About The Authors¶
Josh Juneau¶
Josh Juneau has been a software developer since the mid 1990’s. He graduated from Northern Illinois University with a degree in Computer Science. His career began as an Oracle database administrator which later led into PL/SQL development and database programming. Josh began to use Java along with PL/SQL for developing web applications, and later shifted to Java as a primary base for application development. Josh has worked with Java in the form of web, GUI, and command-line programming for several years. During his tenure as a Java developer, he has worked with many frameworks including JSP, JSF, EJB, and JBoss Seam. At the same time, Josh expanded his usage of the JVM by developing applications with other JVM languages such as Jython and Groovy. Since 2006, Josh has been the editor and publisher for the Jython Monthly newsletter. In late 2008, he began a podcast dedicated to the Jython programming language. More modern releases of Jython have enabled Josh to begin using it as one of the primary languages for his professional development. Currently Josh spends his days developing Java and Jython applications, and working with Oracle databases. When he is not working, he enjoys spending time with his family. Josh also sneaks in enough time to maintain the jython.org website, hack on the Jython language, and work on other such projects. He can be contacted via his blog at http://www.jj-blogger.blogspot.com.
Jim Baker¶
Jim Baker has over 15 years of software development experience, focusing on business intelligence, enterprise application integration, and high-performance web applications. He is a member of the Python Software Foundation and a committer on Jython. Jim has presented at Devoxx, EuroPython, JavaOne, and the Python Conference, as well at numerous user groups. He is a graduate of both Harvard and Brown.
Victor Ng¶
Victor Ng has been slinging Python code in enterprises for 10 years and has worked in the banking, adventure travel, and telecommunications industries. Victor attended the University of Waterloo where he was busy learning to cook and didn’t attend too many classes. He lives just outside of Toronto, Ontario, in Canada.
Leo Soto¶
Leonardo Soto is part of the Jython development team since the middle of 2008, after a successfully completed Google Summer of Code Project that aimed to run and integrate the Django web framework with Jython. He is also finishing his thesis to get the Informatics Engineering title from the Universidad de Santiago de Chile and works on Continuum, a Chilean software boutique.
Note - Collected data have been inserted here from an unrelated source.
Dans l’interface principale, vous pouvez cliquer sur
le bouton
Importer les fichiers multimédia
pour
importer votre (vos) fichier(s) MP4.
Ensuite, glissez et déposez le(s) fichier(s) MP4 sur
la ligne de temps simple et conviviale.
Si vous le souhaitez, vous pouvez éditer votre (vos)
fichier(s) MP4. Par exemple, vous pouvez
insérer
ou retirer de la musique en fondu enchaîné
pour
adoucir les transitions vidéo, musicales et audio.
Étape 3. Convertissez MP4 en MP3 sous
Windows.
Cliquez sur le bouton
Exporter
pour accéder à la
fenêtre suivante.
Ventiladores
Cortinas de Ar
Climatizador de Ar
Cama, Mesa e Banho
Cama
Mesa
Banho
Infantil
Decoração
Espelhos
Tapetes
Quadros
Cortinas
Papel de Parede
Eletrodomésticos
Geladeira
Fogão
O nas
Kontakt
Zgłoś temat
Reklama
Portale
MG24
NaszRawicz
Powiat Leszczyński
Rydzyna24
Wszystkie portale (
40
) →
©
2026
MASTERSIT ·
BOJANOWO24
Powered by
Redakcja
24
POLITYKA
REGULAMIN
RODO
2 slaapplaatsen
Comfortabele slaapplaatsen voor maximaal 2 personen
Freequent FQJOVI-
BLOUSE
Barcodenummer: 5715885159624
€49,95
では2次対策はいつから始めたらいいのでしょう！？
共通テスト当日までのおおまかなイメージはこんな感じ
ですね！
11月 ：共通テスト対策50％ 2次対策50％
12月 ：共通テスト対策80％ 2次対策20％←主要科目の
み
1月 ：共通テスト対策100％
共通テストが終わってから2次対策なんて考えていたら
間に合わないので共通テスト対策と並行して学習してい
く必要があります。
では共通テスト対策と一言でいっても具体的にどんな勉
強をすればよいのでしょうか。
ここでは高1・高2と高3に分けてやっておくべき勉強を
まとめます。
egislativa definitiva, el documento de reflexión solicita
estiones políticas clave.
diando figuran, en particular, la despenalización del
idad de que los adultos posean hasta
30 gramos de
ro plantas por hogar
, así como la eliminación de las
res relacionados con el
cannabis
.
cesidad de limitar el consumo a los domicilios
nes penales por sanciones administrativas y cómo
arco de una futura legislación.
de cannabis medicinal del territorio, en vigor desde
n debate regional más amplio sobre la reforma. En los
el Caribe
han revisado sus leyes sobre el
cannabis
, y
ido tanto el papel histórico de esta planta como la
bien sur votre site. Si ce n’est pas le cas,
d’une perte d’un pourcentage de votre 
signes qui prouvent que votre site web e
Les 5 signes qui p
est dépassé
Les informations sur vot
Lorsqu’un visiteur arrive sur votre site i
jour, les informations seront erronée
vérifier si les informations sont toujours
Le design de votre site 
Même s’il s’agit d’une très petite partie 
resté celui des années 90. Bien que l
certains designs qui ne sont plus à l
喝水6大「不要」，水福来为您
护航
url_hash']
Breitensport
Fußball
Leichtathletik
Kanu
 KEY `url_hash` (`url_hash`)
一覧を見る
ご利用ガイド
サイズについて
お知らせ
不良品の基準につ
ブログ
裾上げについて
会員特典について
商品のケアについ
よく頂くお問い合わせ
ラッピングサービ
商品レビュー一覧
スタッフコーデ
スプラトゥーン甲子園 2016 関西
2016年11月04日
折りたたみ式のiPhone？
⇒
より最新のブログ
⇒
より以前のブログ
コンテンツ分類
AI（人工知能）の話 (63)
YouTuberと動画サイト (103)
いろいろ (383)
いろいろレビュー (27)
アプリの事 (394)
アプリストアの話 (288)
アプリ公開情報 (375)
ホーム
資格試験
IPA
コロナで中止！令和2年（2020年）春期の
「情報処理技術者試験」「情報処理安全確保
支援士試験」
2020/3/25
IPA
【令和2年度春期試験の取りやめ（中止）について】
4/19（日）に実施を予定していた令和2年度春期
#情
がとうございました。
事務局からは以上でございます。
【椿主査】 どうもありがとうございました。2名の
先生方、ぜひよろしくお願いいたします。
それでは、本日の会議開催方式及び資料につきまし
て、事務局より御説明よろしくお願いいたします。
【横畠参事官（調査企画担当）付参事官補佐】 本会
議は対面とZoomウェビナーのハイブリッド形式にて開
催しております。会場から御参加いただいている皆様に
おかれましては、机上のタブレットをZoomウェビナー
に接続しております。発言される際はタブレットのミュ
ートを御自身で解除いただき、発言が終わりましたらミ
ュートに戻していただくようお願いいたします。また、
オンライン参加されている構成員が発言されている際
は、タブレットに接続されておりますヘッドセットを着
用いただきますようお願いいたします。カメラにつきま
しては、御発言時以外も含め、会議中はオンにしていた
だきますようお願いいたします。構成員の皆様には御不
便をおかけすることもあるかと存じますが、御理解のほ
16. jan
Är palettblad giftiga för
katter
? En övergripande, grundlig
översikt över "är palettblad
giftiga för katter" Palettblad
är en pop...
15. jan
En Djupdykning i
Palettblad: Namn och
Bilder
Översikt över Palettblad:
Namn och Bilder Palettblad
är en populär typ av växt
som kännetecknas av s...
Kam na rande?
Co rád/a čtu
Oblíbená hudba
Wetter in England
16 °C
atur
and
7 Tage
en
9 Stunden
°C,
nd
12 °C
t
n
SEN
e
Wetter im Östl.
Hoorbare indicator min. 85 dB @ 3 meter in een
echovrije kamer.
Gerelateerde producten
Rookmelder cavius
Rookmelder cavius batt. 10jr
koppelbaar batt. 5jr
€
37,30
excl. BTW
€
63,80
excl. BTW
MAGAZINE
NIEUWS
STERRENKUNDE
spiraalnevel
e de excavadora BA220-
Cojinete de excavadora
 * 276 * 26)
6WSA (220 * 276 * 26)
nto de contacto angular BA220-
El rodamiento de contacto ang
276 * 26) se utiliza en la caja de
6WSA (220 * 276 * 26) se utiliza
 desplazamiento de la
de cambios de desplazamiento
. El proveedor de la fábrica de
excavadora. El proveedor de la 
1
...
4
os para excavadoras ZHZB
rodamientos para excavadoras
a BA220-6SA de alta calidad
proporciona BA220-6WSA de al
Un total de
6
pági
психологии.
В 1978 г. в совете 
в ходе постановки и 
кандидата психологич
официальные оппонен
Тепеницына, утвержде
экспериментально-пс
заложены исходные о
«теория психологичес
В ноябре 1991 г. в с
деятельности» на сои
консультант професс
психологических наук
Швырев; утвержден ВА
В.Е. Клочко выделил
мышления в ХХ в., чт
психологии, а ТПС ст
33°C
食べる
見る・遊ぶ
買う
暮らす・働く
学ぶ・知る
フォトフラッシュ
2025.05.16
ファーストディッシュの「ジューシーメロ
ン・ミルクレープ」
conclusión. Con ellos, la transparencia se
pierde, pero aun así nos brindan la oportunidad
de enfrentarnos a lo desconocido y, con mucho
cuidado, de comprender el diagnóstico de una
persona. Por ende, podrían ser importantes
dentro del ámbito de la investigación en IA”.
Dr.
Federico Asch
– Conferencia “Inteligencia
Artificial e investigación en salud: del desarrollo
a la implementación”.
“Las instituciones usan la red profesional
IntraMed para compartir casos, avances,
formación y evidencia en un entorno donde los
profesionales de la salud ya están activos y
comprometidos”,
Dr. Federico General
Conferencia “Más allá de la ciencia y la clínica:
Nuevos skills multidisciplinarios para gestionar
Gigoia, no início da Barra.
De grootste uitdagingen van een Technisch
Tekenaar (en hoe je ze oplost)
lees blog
Leo has developed several software systems in the past seven years, most of them being web applications, and most of them based on the JavaEE (formerly J2EE) platform. However, he has been spoiled by Python since the start of his professional developer career, and he has missed its power and clarity countless times, which inexorably turned him toward the Jython project.
Frank Wierzbicki¶
Frank Wierzbicki is the head of the Jython project and a lead software developer at Sauce Labs. He has been programming since the Commodore 64 was the king of home computers (look it up kids!) and can’t imagine why anyone would do anything else for a living. Frank’s most enduring hobby is picking up new programming languages, but he has yet to find one that is more fun to work with than Python.